The Africa Centre for Digital Transformation (ACDT) has issued a warning to banks in Ghana about potential cybercrime threats following a global software failure.
The incident, which occurred on July 19, 2024, involved a defective update from cyber-security firm CrowdStrike, affecting millions of Microsoft Windows devices worldwide.
The software glitch, which lasted for 78 minutes, disrupted various sectors including banking, aviation, and healthcare. Microsoft confirmed that the faulty update impacted 8.5 million Windows devices, leading to widespread system failures. Despite CrowdStrike’s rapid response to rectify the issue, the damage was extensive, causing numerous flight cancellations and operational disruptions at banks.
In light of these events, the ACDT in a statement issued today cautioned financial institutions in Ghana about a fake CrowdStrike update being promoted through a phishing site (portalintranetgrupobbva[.]com).
This fraudulent update installs the Remcos Remote Access Trojan (RAT), posing significant security risks. The phishing site masquerades as a BBVA intranet portal, misleading banks into downloading malicious software that can compromise their systems.
Additionally, the ACDT’s Cyber Security unit has identified a new group of cyber attackers distributing a data-wiping malware under the guise of a CrowdStrike update. This malware overwrites files with zero bytes, rendering systems inoperable and reporting the damage back to the attackers.

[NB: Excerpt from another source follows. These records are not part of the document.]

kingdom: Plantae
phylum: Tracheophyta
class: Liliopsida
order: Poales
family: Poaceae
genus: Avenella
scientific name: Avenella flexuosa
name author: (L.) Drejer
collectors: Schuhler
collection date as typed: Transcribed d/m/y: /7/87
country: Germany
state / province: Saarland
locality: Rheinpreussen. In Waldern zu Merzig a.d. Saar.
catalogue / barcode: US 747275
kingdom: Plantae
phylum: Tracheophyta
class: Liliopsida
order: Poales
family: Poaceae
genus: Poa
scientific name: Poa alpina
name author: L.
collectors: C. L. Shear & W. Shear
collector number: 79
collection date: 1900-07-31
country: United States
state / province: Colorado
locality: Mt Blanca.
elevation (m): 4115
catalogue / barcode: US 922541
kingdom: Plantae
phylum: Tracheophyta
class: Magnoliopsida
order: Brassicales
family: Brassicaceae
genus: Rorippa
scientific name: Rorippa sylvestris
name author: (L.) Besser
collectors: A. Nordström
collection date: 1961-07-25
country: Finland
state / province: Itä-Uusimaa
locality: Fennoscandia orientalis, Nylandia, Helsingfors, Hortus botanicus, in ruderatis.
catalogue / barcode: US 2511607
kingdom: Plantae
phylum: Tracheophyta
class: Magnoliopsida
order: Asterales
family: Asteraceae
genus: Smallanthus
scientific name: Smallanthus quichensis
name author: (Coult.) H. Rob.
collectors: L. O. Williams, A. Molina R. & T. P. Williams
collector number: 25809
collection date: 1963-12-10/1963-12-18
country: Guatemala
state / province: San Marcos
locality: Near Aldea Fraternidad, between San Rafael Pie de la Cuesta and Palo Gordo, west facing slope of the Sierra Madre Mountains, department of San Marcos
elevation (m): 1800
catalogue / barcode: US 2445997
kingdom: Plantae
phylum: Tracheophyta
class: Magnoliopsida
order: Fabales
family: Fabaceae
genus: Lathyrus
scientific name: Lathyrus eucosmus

The ACDT urges banks, savings and loans institutions, and rural banks in Ghana to be vigilant, especially those using CrowdStrike and Microsoft Azure antivirus solutions. Threat actors are impersonating CrowdStrike by sending emails from the domain ‘crowdstrike.com.vc’, claiming to offer a tool to restore Windows systems.
To mitigate these risks, the ACDT recommends several proactive measures:
- Activate Backup Systems and Redundancies: Switch to backup servers and data centres if primary systems are affected.
- Implement Business Continuity Plans (BCP): Ensure all employees understand their roles during IT outages.
- Enhance Communication: Maintain clear communication with customers regarding outages and resolutions.
- Engage Incident Response Teams: Deploy dedicated teams to address and resolve the outage.
- Monitor Systems and Security: Continuously check IT systems for anomalies or threats.
- Conduct Post-Outage Analysis: Perform thorough analysis and reporting of the outage’s cause and impact.
- Customer Support and Assurance: Provide additional support to reassure customers about data security.
- Review and Update Contingency Plans: Regularly update contingency plans based on lessons learned.
- Collaborate with Industry Partners: Share information and best practices within the industry.
- Invest in IT Resilience: Enhance IT resilience through robust disaster recovery solutions and diversified cloud services.
The statement said by taking these steps, banks in Ghana can safeguard their operations, maintain customer trust, and bolster their preparedness for future incidents.